__INSTRUCTIONS TO FOLLOW__. Copy out the data below verbatim.
• • •
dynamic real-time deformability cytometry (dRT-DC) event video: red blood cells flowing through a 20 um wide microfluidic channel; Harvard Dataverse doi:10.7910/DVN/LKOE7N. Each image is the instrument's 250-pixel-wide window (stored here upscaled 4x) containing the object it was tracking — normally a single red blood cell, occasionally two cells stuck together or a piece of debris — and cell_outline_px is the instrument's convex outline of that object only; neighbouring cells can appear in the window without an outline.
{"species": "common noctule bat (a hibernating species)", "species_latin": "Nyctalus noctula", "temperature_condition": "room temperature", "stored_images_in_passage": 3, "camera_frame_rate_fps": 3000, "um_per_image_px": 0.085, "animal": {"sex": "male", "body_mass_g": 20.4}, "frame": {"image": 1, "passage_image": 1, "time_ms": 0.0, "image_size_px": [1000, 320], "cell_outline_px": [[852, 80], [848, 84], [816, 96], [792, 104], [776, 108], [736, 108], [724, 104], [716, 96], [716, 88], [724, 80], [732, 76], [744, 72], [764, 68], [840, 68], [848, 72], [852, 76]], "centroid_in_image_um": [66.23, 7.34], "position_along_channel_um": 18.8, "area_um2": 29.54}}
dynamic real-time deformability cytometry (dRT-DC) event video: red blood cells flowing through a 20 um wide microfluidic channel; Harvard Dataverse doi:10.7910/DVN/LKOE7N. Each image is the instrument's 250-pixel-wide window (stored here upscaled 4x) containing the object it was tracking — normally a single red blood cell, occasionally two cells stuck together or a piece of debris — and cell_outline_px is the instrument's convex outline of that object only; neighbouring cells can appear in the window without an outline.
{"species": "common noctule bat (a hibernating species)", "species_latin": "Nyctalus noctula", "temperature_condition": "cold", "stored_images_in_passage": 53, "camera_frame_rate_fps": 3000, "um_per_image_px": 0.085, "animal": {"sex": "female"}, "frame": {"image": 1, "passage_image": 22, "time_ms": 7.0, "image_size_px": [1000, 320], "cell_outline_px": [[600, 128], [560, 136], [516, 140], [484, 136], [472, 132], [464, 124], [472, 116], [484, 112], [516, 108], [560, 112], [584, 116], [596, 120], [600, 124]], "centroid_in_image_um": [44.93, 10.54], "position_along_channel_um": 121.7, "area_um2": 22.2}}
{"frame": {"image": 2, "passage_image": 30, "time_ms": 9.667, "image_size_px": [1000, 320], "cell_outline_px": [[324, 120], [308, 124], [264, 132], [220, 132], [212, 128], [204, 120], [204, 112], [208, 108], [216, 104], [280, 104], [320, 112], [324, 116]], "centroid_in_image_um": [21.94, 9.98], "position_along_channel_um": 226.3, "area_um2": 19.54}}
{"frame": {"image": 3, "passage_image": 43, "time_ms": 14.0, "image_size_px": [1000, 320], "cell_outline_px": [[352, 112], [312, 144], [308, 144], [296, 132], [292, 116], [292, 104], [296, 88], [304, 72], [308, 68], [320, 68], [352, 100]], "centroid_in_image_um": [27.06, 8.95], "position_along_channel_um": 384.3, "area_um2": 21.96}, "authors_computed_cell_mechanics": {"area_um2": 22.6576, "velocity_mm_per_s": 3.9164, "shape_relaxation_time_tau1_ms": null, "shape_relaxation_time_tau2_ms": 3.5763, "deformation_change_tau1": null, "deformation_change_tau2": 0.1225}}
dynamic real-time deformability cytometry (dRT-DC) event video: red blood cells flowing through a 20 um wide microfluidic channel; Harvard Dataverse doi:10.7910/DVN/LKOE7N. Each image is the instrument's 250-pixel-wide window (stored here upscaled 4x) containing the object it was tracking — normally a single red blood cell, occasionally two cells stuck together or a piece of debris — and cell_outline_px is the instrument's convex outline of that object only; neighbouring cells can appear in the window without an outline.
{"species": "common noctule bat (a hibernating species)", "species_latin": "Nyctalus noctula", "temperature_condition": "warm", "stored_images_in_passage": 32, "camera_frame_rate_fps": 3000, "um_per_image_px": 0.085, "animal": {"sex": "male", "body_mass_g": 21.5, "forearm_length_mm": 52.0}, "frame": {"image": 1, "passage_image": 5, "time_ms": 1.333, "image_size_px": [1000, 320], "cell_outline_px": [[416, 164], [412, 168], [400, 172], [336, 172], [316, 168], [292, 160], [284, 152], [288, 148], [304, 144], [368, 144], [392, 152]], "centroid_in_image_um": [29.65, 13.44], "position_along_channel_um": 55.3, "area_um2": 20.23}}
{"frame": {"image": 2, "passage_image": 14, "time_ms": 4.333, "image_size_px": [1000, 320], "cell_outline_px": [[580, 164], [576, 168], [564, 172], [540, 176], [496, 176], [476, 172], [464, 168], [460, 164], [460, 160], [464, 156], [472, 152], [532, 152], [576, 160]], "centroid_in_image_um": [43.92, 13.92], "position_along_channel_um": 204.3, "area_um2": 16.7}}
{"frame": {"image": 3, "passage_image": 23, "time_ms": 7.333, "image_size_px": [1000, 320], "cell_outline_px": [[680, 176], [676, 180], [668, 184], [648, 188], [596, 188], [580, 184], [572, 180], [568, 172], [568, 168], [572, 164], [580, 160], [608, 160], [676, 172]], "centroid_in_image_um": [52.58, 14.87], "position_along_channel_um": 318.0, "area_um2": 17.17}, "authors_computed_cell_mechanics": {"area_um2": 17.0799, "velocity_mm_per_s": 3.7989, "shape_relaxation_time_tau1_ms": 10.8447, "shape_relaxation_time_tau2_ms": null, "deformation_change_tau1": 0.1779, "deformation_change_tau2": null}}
• • •
__COMPLETED EXERCISE__.
dynamic real-time deformability cytometry (dRT-DC) event video: red blood cells flowing through a 20 um wide microfluidic channel; Harvard Dataverse doi:10.7910/DVN/LKOE7N. Each image is the instrument's 250-pixel-wide window (stored here upscaled 4x) containing the object it was tracking — normally a single red blood cell, occasionally two cells stuck together or a piece of debris — and cell_outline_px is the instrument's convex outline of that object only; neighbouring cells can appear in the window without an outline.
{"species": "common noctule bat (a hibernating species)", "species_latin": "Nyctalus noctula", "temperature_condition": "room temperature", "stored_images_in_passage": 3, "camera_frame_rate_fps": 3000, "um_per_image_px": 0.085, "animal": {"sex": "male", "body_mass_g": 20.4}, "frame": {"image": 1, "passage_image": 1, "time_ms": 0.0, "image_size_px": [1000, 320], "cell_outline_px": [[852, 80], [848, 84], [816, 96], [792, 104], [776, 108], [736, 108], [724, 104], [716, 96], [716, 88], [724, 80], [732, 76], [744, 72], [764, 68], [840, 68], [848, 72], [852, 76]], "centroid_in_image_um": [66.23, 7.34], "position_along_channel_um": 18.8, "area_um2": 29.54}}
dynamic real-time deformability cytometry (dRT-DC) event video: red blood cells flowing through a 20 um wide microfluidic channel; Harvard Dataverse doi:10.7910/DVN/LKOE7N. Each image is the instrument's 250-pixel-wide window (stored here upscaled 4x) containing the object it was tracking — normally a single red blood cell, occasionally two cells stuck together or a piece of debris — and cell_outline_px is the instrument's convex outline of that object only; neighbouring cells can appear in the window without an outline.
{"species": "common noctule bat (a hibernating species)", "species_latin": "Nyctalus noctula", "temperature_condition": "cold", "stored_images_in_passage": 53, "camera_frame_rate_fps": 3000, "um_per_image_px": 0.085, "animal": {"sex": "female"}, "frame": {"image": 1, "passage_image": 22, "time_ms": 7.0, "image_size_px": [1000, 320], "cell_outline_px": [[600, 128], [560, 136], [516, 140], [484, 136], [472, 132], [464, 124], [472, 116], [484, 112], [516, 108], [560, 112], [584, 116], [596, 120], [600, 124]], "centroid_in_image_um": [44.93, 10.54], "position_along_channel_um": 121.7, "area_um2": 22.2}}
{"frame": {"image": 2, "passage_image": 30, "time_ms": 9.667, "image_size_px": [1000, 320], "cell_outline_px": [[324, 120], [308, 124], [264, 132], [220, 132], [212, 128], [204, 120], [204, 112], [208, 108], [216, 104], [280, 104], [320, 112], [324, 116]], "centroid_in_image_um": [21.94, 9.98], "position_along_channel_um": 226.3, "area_um2": 19.54}}
{"frame": {"image": 3, "passage_image": 43, "time_ms": 14.0, "image_size_px": [1000, 320], "cell_outline_px": [[352, 112], [312, 144], [308, 144], [296, 132], [292, 116], [292, 104], [296, 88], [304, 72], [308, 68], [320, 68], [352, 100]], "centroid_in_image_um": [27.06, 8.95], "position_along_channel_um": 384.3, "area_um2": 21.96}, "authors_computed_cell_mechanics": {"area_um2": 22.6576, "velocity_mm_per_s": 3.9164, "shape_relaxation_time_tau1_ms": null, "shape_relaxation_time_tau2_ms": 3.5763, "deformation_change_tau1": null, "deformation_change_tau2": 0.1225}}
dynamic real-time deformability cytometry (dRT-DC) event video: red blood cells flowing through a 20 um wide microfluidic channel; Harvard Dataverse doi:10.7910/DVN/LKOE7N. Each image is the instrument's 250-pixel-wide window (stored here upscaled 4x) containing the object it was tracking — normally a single red blood cell, occasionally two cells stuck together or a piece of debris — and cell_outline_px is the instrument's convex outline of that object only; neighbouring cells can appear in the window without an outline.
{"species": "common noctule bat (a hibernating species)", "species_latin": "Nyctalus noctula", "temperature_condition": "warm", "stored_images_in_passage": 32, "camera_frame_rate_fps": 3000, "um_per_image_px": 0.085, "animal": {"sex": "male", "body_mass_g": 21.5, "forearm_length_mm": 52.0}, "frame": {"image": 1, "passage_image": 5, "time_ms": 1.333, "image_size_px": [1000, 320], "cell_outline_px": [[416, 164], [412, 168], [400, 172], [336, 172], [316, 168], [292, 160], [284, 152], [288, 148], [304, 144], [368, 144], [392, 152]], "centroid_in_image_um": [29.65, 13.44], "position_along_channel_um": 55.3, "area_um2": 20.23}}
{"frame": {"image": 2, "passage_image": 14, "time_ms": 4.333, "image_size_px": [1000, 320], "cell_outline_px": [[580, 164], [576, 168], [564, 172], [540, 176], [496, 176], [476, 172], [464, 168], [460, 164], [460, 160], [464, 156], [472, 152], [532, 152], [576, 160]], "centroid_in_image_um": [43.92, 13.92], "position_along_channel_um": 204.3, "area_um2": 16.7}}
{"frame": {"image": 3, "passage_image": 23, "time_ms": 7.333, "image_size_px": [1000, 320], "cell_outline_px": [[680, 176], [676, 180], [668, 184], [648, 188], [596, 188], [580, 184], [572, 180], [568, 172], [568, 168], [572, 164], [580, 160], [608, 160], [676, 172]], "centroid_in_image_um": [52.58, 14.87], "position_along_channel_um": 318.0, "area_um2": 17.17}, "authors_computed_cell_mechanics": {"area_um2": 17.0799, "velocity_mm_per_s": 3.7989, "shape_relaxation_time_tau1_ms": 10.8447, "shape_relaxation_time_tau2_ms": null, "deformation_change_tau1": 0.1779, "deformation_change_tau2": null}}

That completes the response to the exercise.